The Uses of Argument
Stephen Toulmin's 1958 foundational work on the structure of practical argument
Tradition: Anglo-American post-Wittgensteinian philosophy
Toulmin's 1958 foundational work on the structure of practical argument
The Uses of Argument is Toulmin's 1958 foundational text — central thesis: actual practical arguments have a more nuanced structure than formal logic captures, involving claim, data, warrant, backing, qualifier, and rebuttal; this "Toulmin model" of argument analysis is field-dependent.

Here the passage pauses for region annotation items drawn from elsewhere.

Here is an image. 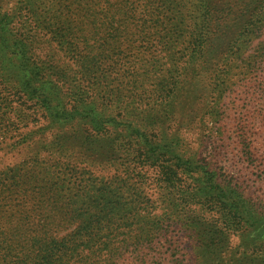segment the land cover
Here are the masks:
<instances>
[{"label":"trees","instance_id":"obj_1","mask_svg":"<svg viewBox=\"0 0 264 264\" xmlns=\"http://www.w3.org/2000/svg\"><path fill=\"white\" fill-rule=\"evenodd\" d=\"M14 1L7 11L0 0V91L23 100L13 117L25 108L40 114L43 125L25 137L38 136L35 157L46 153L55 168L81 165L85 190L44 209L64 234L28 235L14 253L0 240V264H160L161 247L175 250L174 226L190 241V264H264V197L187 149L180 134L192 118L202 127L210 119L224 142L226 112L209 98L218 103L233 90V64L264 69V0H62L64 12L42 16L34 0ZM136 23L146 47L160 46L145 78L131 70L108 88L106 77H90L121 38L131 43ZM231 126L238 155L252 158L244 126ZM95 167L116 172L92 178ZM147 184L153 200L138 191Z\"/></svg>","mask_w":264,"mask_h":264},{"label":"rangeland","instance_id":"obj_2","mask_svg":"<svg viewBox=\"0 0 264 264\" xmlns=\"http://www.w3.org/2000/svg\"><path fill=\"white\" fill-rule=\"evenodd\" d=\"M62 4H64L62 0H34L37 16H42L43 12L51 7L54 8L50 10L57 9L59 13H62L65 11ZM15 6L14 0H6L4 3L7 11L14 10ZM19 22L20 18L16 16L12 22L15 28H18ZM128 28L131 43L121 38L117 50L108 51L103 59L100 72L89 74L90 77L95 76L101 79L106 77L103 82L108 88L125 84L126 80L120 74L125 75V72L131 70L137 73L138 78L144 79L145 73L151 67L152 55L159 54V45L151 43L148 45L150 47L145 46L146 44L139 37L140 28L137 23L129 25ZM36 34L38 41H42L43 33L36 31ZM49 48L54 53L57 52L54 45ZM83 52L81 50V53ZM112 58L115 61H112ZM61 60L70 68H76L74 62L66 58ZM133 62L135 64H132ZM232 66L231 88L233 90L224 93L223 101L215 103V97H212L209 98L208 103V106L219 105V108L226 112L227 126L224 128L227 130L224 133V142L219 140L213 126L215 124L210 119H206L202 127L198 117L192 118L187 127L181 128L180 134L187 149H196L201 157L210 158L208 160L214 158L212 162L221 173L242 180L249 191L264 197V120H261L259 115L264 110V69L257 73H249L246 65L238 67V64H233ZM239 77H241L240 81ZM198 96L202 97V93L199 92ZM196 97L194 94L195 101L201 100ZM20 101L16 102L12 96H7L0 91V240L4 241L3 249L8 248L13 251L12 253L23 250L28 235L43 232L64 234L65 231H58L51 225V222L55 221L53 220L55 216H50L52 213L46 215L44 209L66 203L70 201L69 199L75 200L85 190L79 182L81 165H68L69 167L61 165L55 168L51 159L46 158L48 157L46 153L42 152L35 157L32 147L38 140V136H33L31 140H26L25 137L28 136V131L42 126L43 121L39 113H31L26 108L25 114L20 115L19 118L13 117L9 110L18 108ZM198 106L202 107V102ZM23 107L25 106L22 105L21 108ZM234 122H240L244 126L246 142L253 150L252 158L246 159L238 155V141L233 131L235 127L231 126ZM30 171L34 172L32 176L34 180L27 183L25 181ZM115 172L114 168L95 167L92 168V178L111 176ZM147 174L149 175V172ZM131 183H134L133 180ZM139 186L141 185H136V187ZM141 190L138 189L144 197L154 199L152 195L154 186L147 184ZM125 200L129 199L125 197ZM153 213H159V211L153 210ZM171 236L175 250L168 253L165 247H161L158 250L162 255L160 264H172L170 255L180 258L183 264H190V241L183 237V233L176 226L171 228ZM230 239L232 245L237 243L236 237L232 236Z\"/></svg>","mask_w":264,"mask_h":264}]
</instances>
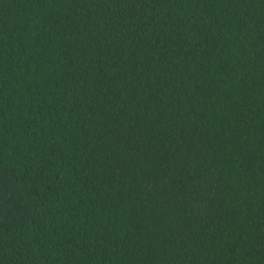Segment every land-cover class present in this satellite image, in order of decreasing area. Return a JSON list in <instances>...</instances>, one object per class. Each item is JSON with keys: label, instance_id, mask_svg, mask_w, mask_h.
<instances>
[{"label": "trees", "instance_id": "trees-1", "mask_svg": "<svg viewBox=\"0 0 264 264\" xmlns=\"http://www.w3.org/2000/svg\"><path fill=\"white\" fill-rule=\"evenodd\" d=\"M0 264H264V0H0Z\"/></svg>", "mask_w": 264, "mask_h": 264}]
</instances>
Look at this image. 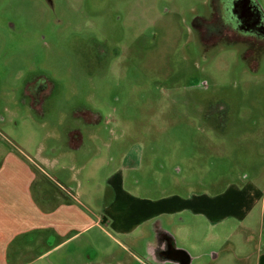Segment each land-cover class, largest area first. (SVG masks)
<instances>
[{"label": "rangeland", "instance_id": "obj_1", "mask_svg": "<svg viewBox=\"0 0 264 264\" xmlns=\"http://www.w3.org/2000/svg\"><path fill=\"white\" fill-rule=\"evenodd\" d=\"M213 1L0 0V165L14 148L35 157L52 127L62 141L77 128L89 156L115 159L99 178L128 158L126 189L137 196L232 186L264 195V54L245 58L243 45L200 41L193 22L210 17ZM254 1L264 14V0ZM36 80L49 93L45 115L24 95ZM80 194L98 215L115 197L85 184ZM260 222L253 212L231 221L232 243L195 250L186 237L184 247L202 254L194 264H256ZM88 239L123 255L96 229L80 239L81 257L96 255Z\"/></svg>", "mask_w": 264, "mask_h": 264}, {"label": "crops", "instance_id": "obj_2", "mask_svg": "<svg viewBox=\"0 0 264 264\" xmlns=\"http://www.w3.org/2000/svg\"><path fill=\"white\" fill-rule=\"evenodd\" d=\"M78 133L70 129L62 141L52 127L48 142H41L35 157H25L20 148L4 157L0 165V264H194L202 254H192L184 247L186 237L195 250L230 244L232 233L237 232L231 221L242 223L253 212L261 215L259 246L264 248V201L260 202L264 195L260 190L232 186L216 194L140 197L126 189L128 158L124 166L109 171L106 179L99 178L115 159L89 156L90 144L75 139ZM81 169H87L83 180ZM84 184L89 192L97 187L114 191V200L104 213H91L92 201L80 194ZM96 229L118 245L123 255L88 239L84 246L96 255L88 252L81 257L80 239ZM242 230L251 228L243 224ZM165 233L173 238L175 253L162 258L158 252L164 250L161 234ZM262 248L254 253L256 264H264ZM237 260L242 261L241 257Z\"/></svg>", "mask_w": 264, "mask_h": 264}, {"label": "flooded vegetation", "instance_id": "obj_3", "mask_svg": "<svg viewBox=\"0 0 264 264\" xmlns=\"http://www.w3.org/2000/svg\"><path fill=\"white\" fill-rule=\"evenodd\" d=\"M210 21L216 24L213 25ZM193 26L200 37V41L204 44H207L211 39L214 43L227 41L243 45L246 47L245 58L258 57L264 54V14L254 0H214L210 17H197ZM48 94L42 80H36V82L29 84L24 91L32 110L41 115H45L43 111L46 108ZM76 114L82 117L86 115L81 112H76ZM84 120L90 123L95 121L87 118ZM76 130L79 133L74 135V138L82 141L84 139L82 130L77 128ZM161 235L165 239L163 242L164 250L159 251L158 254L162 258L172 257L175 253L173 238L166 233Z\"/></svg>", "mask_w": 264, "mask_h": 264}]
</instances>
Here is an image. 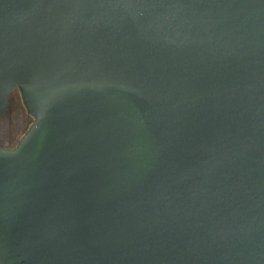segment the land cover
I'll list each match as a JSON object with an SVG mask.
<instances>
[{"label":"water","instance_id":"water-1","mask_svg":"<svg viewBox=\"0 0 264 264\" xmlns=\"http://www.w3.org/2000/svg\"><path fill=\"white\" fill-rule=\"evenodd\" d=\"M0 264H264V0H0Z\"/></svg>","mask_w":264,"mask_h":264},{"label":"rangeland","instance_id":"rangeland-1","mask_svg":"<svg viewBox=\"0 0 264 264\" xmlns=\"http://www.w3.org/2000/svg\"><path fill=\"white\" fill-rule=\"evenodd\" d=\"M10 108L0 115V146L14 148L32 125L31 116L22 101L18 88L9 96Z\"/></svg>","mask_w":264,"mask_h":264}]
</instances>
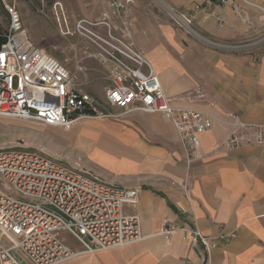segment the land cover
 Wrapping results in <instances>:
<instances>
[{
  "label": "crops",
  "instance_id": "1",
  "mask_svg": "<svg viewBox=\"0 0 264 264\" xmlns=\"http://www.w3.org/2000/svg\"><path fill=\"white\" fill-rule=\"evenodd\" d=\"M57 1L75 22L99 19L112 0ZM165 5L187 12L197 32L226 46H210L186 33ZM126 30L175 104L210 116L213 126L202 135L195 157L163 113L124 112L104 103L112 116L80 119L71 130L48 128L52 140L56 133L71 135L72 159L79 158L82 169L139 190L137 205L126 206V212L140 218L146 236L96 252H86L77 241L70 247L77 253L58 264H207L203 244L192 243L188 229L195 228L214 244L210 264H264V145L226 146L235 130L231 115L264 124V0H134ZM74 38L58 39L56 50L46 40H32L59 58L69 57L71 70L82 79L75 62L94 61L83 52L89 44ZM83 89L93 90L85 84ZM164 229L172 231L164 234ZM7 241L0 234V248Z\"/></svg>",
  "mask_w": 264,
  "mask_h": 264
},
{
  "label": "built area",
  "instance_id": "2",
  "mask_svg": "<svg viewBox=\"0 0 264 264\" xmlns=\"http://www.w3.org/2000/svg\"><path fill=\"white\" fill-rule=\"evenodd\" d=\"M133 3L112 0L109 9L94 21L72 22L60 1L53 4L52 13L62 37L87 42L84 55L108 67L105 105L124 112L163 113L186 152L195 157L201 137L213 121L193 108L177 106L176 98L166 94L151 61L126 30ZM3 5L9 26L0 48V116L65 130L86 117L112 116L104 110V103L83 89L85 83L71 70L69 57L59 58L32 40L16 2L3 0ZM165 8L171 20L189 35L210 46H226L197 32L187 12L169 5ZM75 66L78 72L84 71L83 65ZM230 118L235 130L226 142L229 149L244 143L264 145V124L245 123L235 115ZM242 132L251 137L245 140ZM138 201V189L112 185L42 150L0 148V234L8 240L0 248V264L64 262L77 252L62 233L74 237L86 252L140 242L146 238L140 218L126 212V206L134 207ZM188 230L192 243L201 242L205 247L210 264L214 244L200 230ZM17 250L20 256L15 254Z\"/></svg>",
  "mask_w": 264,
  "mask_h": 264
},
{
  "label": "rangeland",
  "instance_id": "3",
  "mask_svg": "<svg viewBox=\"0 0 264 264\" xmlns=\"http://www.w3.org/2000/svg\"><path fill=\"white\" fill-rule=\"evenodd\" d=\"M7 1L16 2L17 8L20 14L22 15L25 24L24 26L34 41H40L41 43H43L42 41L46 40L51 43L50 48L52 49L53 47H57L58 39L63 40L65 38H62V36L58 32L55 18L52 13V6L56 0ZM0 3L4 8L3 0H0ZM0 20L2 28L6 33L7 28L9 26L8 14L0 13ZM45 21L49 22V28H45ZM73 40L76 41L77 38L75 37L74 39H72V41ZM87 58L91 61H94V63H87L86 65L83 64L84 71H81V80L85 83L86 86H92L93 90L91 91V94H93L97 99H99L101 103H104L105 99L104 96H102V92L103 89H105V87L109 84L108 67L93 60V58L91 57ZM94 64L95 66H93ZM89 72H94L95 76H88L85 78V75L87 76ZM50 127L51 126L49 125H45L31 120L0 116V148L16 146L28 150H42L47 154H50L52 153V151H55L60 156L57 158L63 160L64 162L70 165L82 169V167L80 166L81 160L79 158L72 159V157H76V154L75 152L73 153L69 149V144L72 139L71 135L69 133L63 132H60V134L56 133L55 135H58V138H54L52 140V131L50 132V130H48V128ZM61 237L67 244H69L70 247L76 244L77 242L75 238H72L66 233H62Z\"/></svg>",
  "mask_w": 264,
  "mask_h": 264
},
{
  "label": "trees",
  "instance_id": "4",
  "mask_svg": "<svg viewBox=\"0 0 264 264\" xmlns=\"http://www.w3.org/2000/svg\"><path fill=\"white\" fill-rule=\"evenodd\" d=\"M0 10L1 12L0 13H7V11L3 8V6L1 5L0 3ZM6 33L4 32L3 28H2V25H1V20H0V48L2 46V44H4L6 42Z\"/></svg>",
  "mask_w": 264,
  "mask_h": 264
}]
</instances>
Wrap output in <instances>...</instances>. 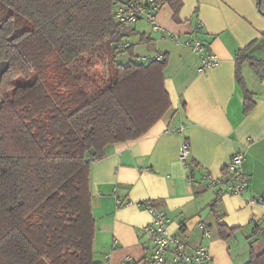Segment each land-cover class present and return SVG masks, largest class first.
Returning <instances> with one entry per match:
<instances>
[{
	"label": "trees",
	"instance_id": "1",
	"mask_svg": "<svg viewBox=\"0 0 264 264\" xmlns=\"http://www.w3.org/2000/svg\"><path fill=\"white\" fill-rule=\"evenodd\" d=\"M119 0H0V264H98L88 187L107 145L143 135L170 107L162 60L116 61L132 34ZM264 15V0H256ZM236 53L258 77L264 59ZM104 72H97V68ZM227 238L231 229L218 227ZM244 264H264V251Z\"/></svg>",
	"mask_w": 264,
	"mask_h": 264
},
{
	"label": "crops",
	"instance_id": "2",
	"mask_svg": "<svg viewBox=\"0 0 264 264\" xmlns=\"http://www.w3.org/2000/svg\"><path fill=\"white\" fill-rule=\"evenodd\" d=\"M158 20L163 30L139 21L126 27L132 34L123 41L130 59L167 54L163 75L170 107L143 135L107 145L105 155L90 163L93 257L98 264H150L137 230L151 215L136 202L151 199L165 211L168 230L191 250L198 244L209 248L210 264H244L251 252L264 251V210L246 205L240 195H217L201 174L220 175L231 154L242 150L249 190L264 197V74L258 77L247 60L240 66L252 94L246 112L235 77L238 50L251 44L246 56L264 59V15L256 0H161ZM173 33L199 38L219 63L199 71V55L175 43ZM184 139L190 143L192 183L178 160ZM198 223L210 238L201 236ZM221 225L231 229L227 238L219 235Z\"/></svg>",
	"mask_w": 264,
	"mask_h": 264
},
{
	"label": "built area",
	"instance_id": "3",
	"mask_svg": "<svg viewBox=\"0 0 264 264\" xmlns=\"http://www.w3.org/2000/svg\"><path fill=\"white\" fill-rule=\"evenodd\" d=\"M161 0H119L115 5L113 13L116 22L131 26L139 21L146 22L152 31L164 29L158 20ZM175 43L189 47L200 57L199 71L215 66L219 63V56L208 49V46L199 38L186 36L182 38L178 33H173ZM117 49L125 50L128 43L121 41L116 44ZM163 54L157 53L153 56L140 57L144 63L152 60H162ZM167 127L166 131H171ZM190 156V143L184 139L178 148V160L186 168V179L192 183L194 176L188 169ZM245 153L236 151L229 157L224 171L218 176H211L207 172L201 174L205 180L206 188L213 190L217 195H240L249 206H258L264 210V197L249 190V178L243 170ZM138 207L146 209L151 215L149 223L138 228V235L142 236L148 246L150 264H210L211 253L205 244H198L192 250L178 236L168 230V218L164 210L157 207L151 199L136 202ZM255 231L260 228L253 218ZM201 236L210 238V230L203 224L198 223Z\"/></svg>",
	"mask_w": 264,
	"mask_h": 264
},
{
	"label": "rangeland",
	"instance_id": "4",
	"mask_svg": "<svg viewBox=\"0 0 264 264\" xmlns=\"http://www.w3.org/2000/svg\"><path fill=\"white\" fill-rule=\"evenodd\" d=\"M133 49L136 50L135 47H133ZM129 50H131V52H132V46H130V49H129ZM135 52H136V51H135ZM140 57H141V56H140ZM140 57H133V58L130 59L129 52L126 51V50H122V51L117 55V57H116V61H117V62H121V63H127V62H129L130 60H132L133 62H139V61H140ZM141 63H143V62H141ZM97 72H102V73H103V72H104V68H102V67H98V68H97ZM37 264H43V263H41L40 261H38Z\"/></svg>",
	"mask_w": 264,
	"mask_h": 264
},
{
	"label": "water",
	"instance_id": "5",
	"mask_svg": "<svg viewBox=\"0 0 264 264\" xmlns=\"http://www.w3.org/2000/svg\"><path fill=\"white\" fill-rule=\"evenodd\" d=\"M7 68V61L3 60L0 62V75L5 72Z\"/></svg>",
	"mask_w": 264,
	"mask_h": 264
}]
</instances>
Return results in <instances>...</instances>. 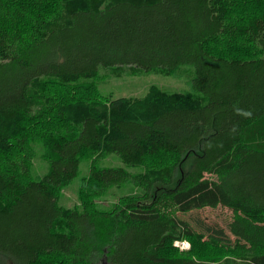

The work was foundational for the post-Wittgensteinian "informal logic" movement and for the rhetorical tradition.
Editions cited
- The Uses of Argument (Cambridge University Press, 1958; updated edition 2003)
School Embodiments
Analytic philosophy of argument.
"Analytic philosophy of argument." (Uses of Argument)
Pragmatic-realist account of argument.
"Pragmatic-realist." (Uses of Argument)
Critical engagement with formal logic.
"Critical engagement." (Uses of Argument)
Engagement with logical-positivist tradition.
"Logical-positivist engagement." (Uses of Argument)
Engagement with phenomenological tradition.
"Phenomenological engagement." (Uses of Argument)
Constructivist orientation to argument-fields.
"Constructivist." (Uses of Argument)
Empiricist orientation to actual arguments.
"Empiricist orientation." (Uses of Argument)
Internal Tensions
Toulmin's informal logic in continuing dialogue with formal-logical analysis.
I. Time
The temporal flow of practical argument.
Attributes
II. Space
The pragmatic space of field-dependent arguments.
Attributes
III. Matter
The embodied arguers in their field.
Attributes
IV. Observer
The arguer and audience.
Attributes
V. Energy
Energies of practical-rhetorical reasoning.
Attributes
VI. Information
Six-element argument model.
Attributes
Personas with the nearest attribute fingerprint
Historical figures whose own classification on the same six-dimensional grid lands closest to this work's. Computed by attribute-agreement on coordinates both address.
Computed school proximity
The work's attribute fingerprint scored against all schools using the same quiz scorer. Useful as a sanity check on the hand-curated embodiments above.
How The Uses of Argument resolves each dilemma
48 resolved positions across 4 dimensions, including 3 distinctive where the majority of schools go the other way · 9 unaligned.
Each dimension is sorted so minority positions come first. Mainstream positions are folded into an expandable list.
Time · 9 dilemmas · 3 distinctive
Persistence, the future, and the direction of becoming.